● **Task prompt**
Filter the entries below, keeping only lines with the word "Silkscreen".
------ Data supplied ------
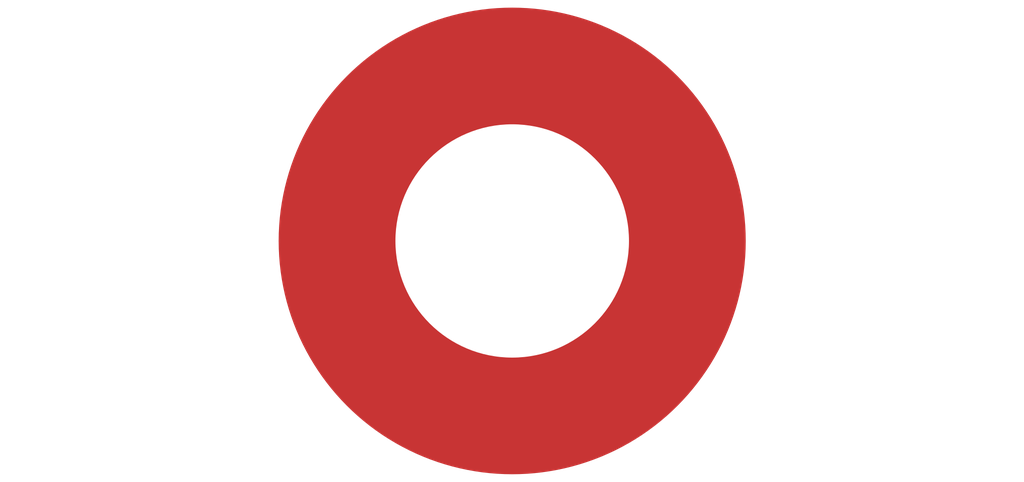
<source format=kicad_pcb>
(kicad_pcb (version 20240108) (generator pcbnew)

  (general
    (thickness 1.6)
  )

  (paper "A4")
  (layers
    (0 "F.Cu" signal)
    (31 "B.Cu" signal)
    (32 "B.Adhes" user "B.Adhesive")
    (33 "F.Adhes" user "F.Adhesive")
    (34 "B.Paste" user)
    (35 "F.Paste" user)
    (36 "B.SilkS" user "B.Silkscreen")
    (37 "F.SilkS" user "F.Silkscreen")
    (38 "B.Mask" user)
    (39 "F.Mask" user)
    (40 "Dwgs.User" user "User.Drawings")
    (41 "Cmts.User" user "User.Comments")
    (42 "Eco1.User" user "User.Eco1")
    (43 "Eco2.User" user "User.Eco2")
    (44 "Edge.Cuts" user)
    (45 "Margin" user)
    (46 "B.CrtYd" user "B.Courtyard")
    (47 "F.CrtYd" user "F.Courtyard")
    (48 "B.Fab" user)
    (49 "F.Fab" user)
    (50 "User.1" user)
    (51 "User.2" user)
    (52 "User.3" user)
    (53 "User.4" user)
    (54 "User.5" user)
    (55 "User.6" user)
    (56 "User.7" user)
    (57 "User.8" user)
    (58 "User.9" user)
  )

  (setup
    (pad_to_mask_clearance 0)
    (pcbplotparams
      (layerselection 0x00010fc_ffffffff)
      (plot_on_all_layers_selection 0x0000000_00000000)
      (disableapertmacros false)
      (usegerberextensions false)
      (usegerberattributes false)
      (usegerberadvancedattributes false)
      (creategerberjobfile false)
      (dashed_line_dash_ratio 12.000000)
      (dashed_line_gap_ratio 3.000000)
      (svgprecision 4)
      (plotframeref false)
      (viasonmask false)
      (mode 1)
      (useauxorigin false)
      (hpglpennumber 1)
      (hpglpenspeed 20)
      (hpglpendiameter 15.000000)
      (dxfpolygonmode false)
      (dxfimperialunits false)
      (dxfusepcbnewfont false)
      (psnegative false)
      (psa4output false)
      (plotreference false)
      (plotvalue false)
      (plotinvisibletext false)
      (sketchpadsonfab false)
      (subtractmaskfromsilk false)
      (outputformat 1)
      (mirror false)
      (drillshape 1)
      (scaleselection 1)
      (outputdirectory "")
    )
  )

  (net 0 "")

  (footprint "MountingHole_8.4mm_M8_Pad_TopOnly" (layer "F.Cu") (at 0 0))

)

</source>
------
● **Solution below**
    (36 "B.SilkS" user "B.Silkscreen")
    (37 "F.SilkS" user "F.Silkscreen")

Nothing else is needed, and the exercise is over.